- **CONSIGNES**
1 - Répondez brièvement aux questions suivantes sur le texte sur Touch ID.
(a) D'après le texte, Touch ID et Face ID remplacent-ils les mots de passe ?
(b) Combien de doigts Touch ID permettait-il d'enregistrer au maximum ?
(c) Selon Apple, pourquoi Touch ID rend-il l'utilisation d'un code plus long et complexe beaucoup plus pratique ?
2 - Reproduisez sans rien changer tout ce qui va de « De fait, dès » jusqu'à « de passe rebutait. » dans le texte sur Touch ID.

- **EXTRAIT DU TEXTE**
Une inquiétude légitime et argumentée qui ne s'est pas traduite par des conséquences négatives, du moins à grande échelle.
Elle reflète cependant une interprétation erronée sur un point de ces technologies biométriques. Touch ID aujourd'hui comme Face ID demain ne remplacent pas les mots de passe (on peut ne jamais utiliser ces fonctions biométriques), ils les complètent, et les renforcent même d'une certaine façon. C'est ce qu'Apple explique : « Touch ID rend l’utilisation d’un code plus long et complexe beaucoup plus pratique, car les utilisateurs n’ont pas à le saisir aussi souvent ».
De fait, dès lors que vous n'avez plus besoin de taper votre mot de passe à chaque fois, pourquoi ne pas en profiter pour le rendre plus long, plus complexe et plus sûr pour les quelques fois où il sera nécessaire ? De même, en ne permettant l'enregistrement que de 5 doigts maximum on pouvait renouveler sa méthode d'identification de temps en temps. Dans tous les cas, Touch ID proposait une solution simple à ceux que l'usage répété d'un mot de passe rebutait.

- **DONNÉES ENREGISTRÉES**
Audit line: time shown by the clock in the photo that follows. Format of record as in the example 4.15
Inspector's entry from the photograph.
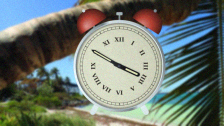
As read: 3.50
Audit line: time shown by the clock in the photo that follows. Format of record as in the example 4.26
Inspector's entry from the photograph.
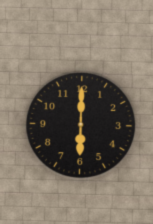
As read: 6.00
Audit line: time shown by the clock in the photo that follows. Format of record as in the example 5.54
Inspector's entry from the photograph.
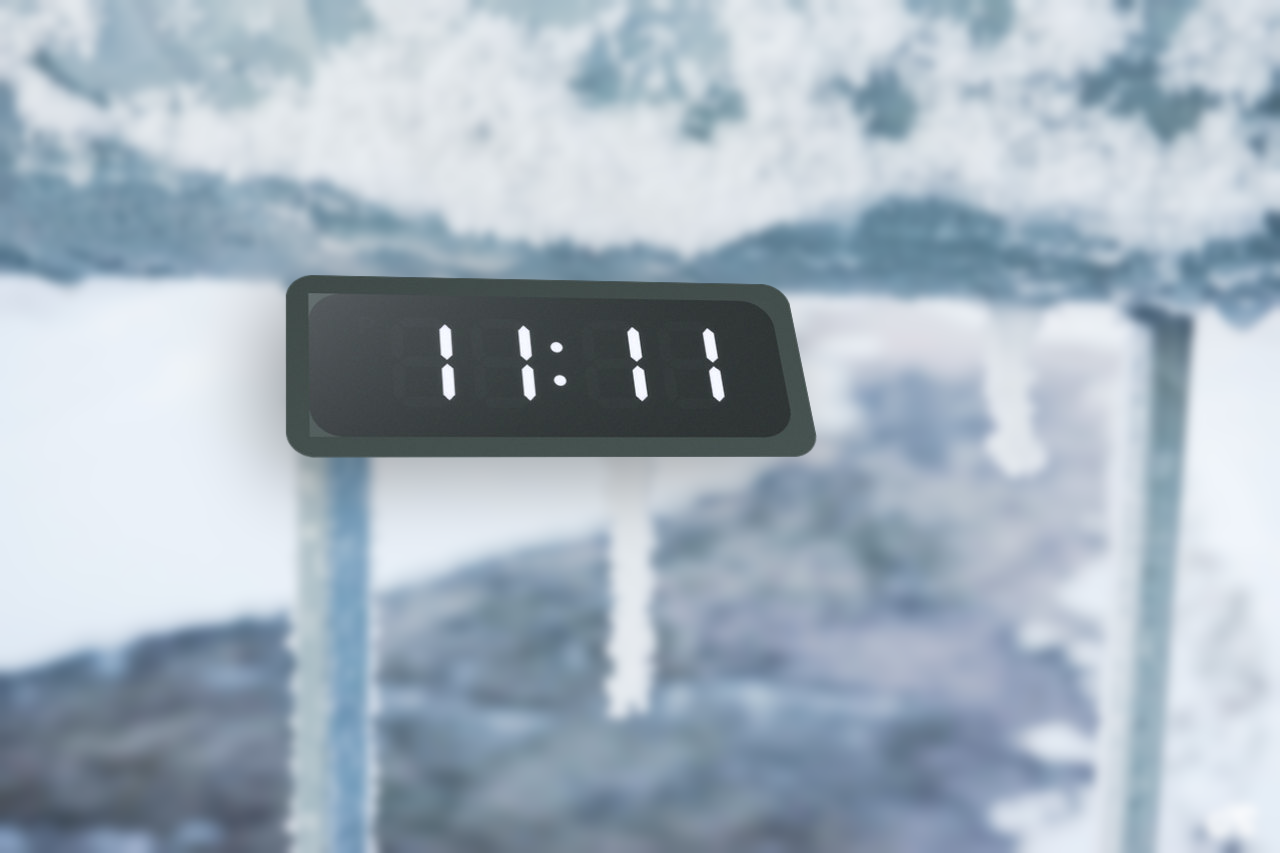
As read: 11.11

- **RÉPONSES RÉDIGÉES**
1 -
(a) Non, ils ne les remplacent pas : ils les complètent, et les renforcent même d'une certaine façon.
(b) 5 doigts au maximum.
(c) Parce que les utilisateurs n'ont pas à le saisir aussi souvent.

2 -
De fait, dès lors que vous n'avez plus besoin de taper votre mot de passe à chaque fois, pourquoi ne pas en profiter pour le rendre plus long, plus complexe et plus sûr pour les quelques fois où il sera nécessaire ? De même, en ne permettant l'enregistrement que de 5 doigts maximum on pouvait renouveler sa méthode d'identification de temps en temps. Dans tous les cas, Touch ID proposait une solution simple à ceux que l'usage répété d'un mot de passe rebutait.